--- PROVIDED ENTRIES Enclosed Below ---

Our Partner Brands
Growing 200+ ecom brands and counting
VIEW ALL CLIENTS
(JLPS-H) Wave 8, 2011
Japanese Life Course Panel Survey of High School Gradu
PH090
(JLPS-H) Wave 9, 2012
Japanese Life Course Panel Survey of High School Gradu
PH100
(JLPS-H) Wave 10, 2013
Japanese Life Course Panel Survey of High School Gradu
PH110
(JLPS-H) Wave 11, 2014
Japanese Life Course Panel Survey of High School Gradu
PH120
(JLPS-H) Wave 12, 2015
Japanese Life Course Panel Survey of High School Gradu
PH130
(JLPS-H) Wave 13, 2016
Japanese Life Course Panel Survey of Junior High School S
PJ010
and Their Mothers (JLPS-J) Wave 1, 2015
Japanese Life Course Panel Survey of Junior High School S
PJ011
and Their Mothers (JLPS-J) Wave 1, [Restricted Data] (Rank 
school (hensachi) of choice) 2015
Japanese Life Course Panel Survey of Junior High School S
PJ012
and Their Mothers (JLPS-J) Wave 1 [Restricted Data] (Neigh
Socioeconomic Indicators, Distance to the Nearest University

--- End of Enclosed PROVIDED ENTRIES ---
--- PROVIDED ENTRIES Enclosed Below ---

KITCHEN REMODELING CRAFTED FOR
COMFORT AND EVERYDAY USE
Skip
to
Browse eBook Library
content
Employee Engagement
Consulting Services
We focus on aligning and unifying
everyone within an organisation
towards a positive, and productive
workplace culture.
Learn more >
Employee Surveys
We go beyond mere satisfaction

--- End of Enclosed PROVIDED ENTRIES ---

**WHAT NEEDS TO BE DONE:** Copy everything from the line containing "KITCHEN REMODELING CRAFTED FOR" down to the line containing "We go beyond mere satisfaction", including both of those lines.

**EXPECTED OUTPUT:**
KITCHEN REMODELING CRAFTED FOR
COMFORT AND EVERYDAY USE
Skip
to
Browse eBook Library
content
Employee Engagement
Consulting Services
We focus on aligning and unifying
everyone within an organisation
towards a positive, and productive
workplace culture.
Learn more >
Employee Surveys
We go beyond mere satisfaction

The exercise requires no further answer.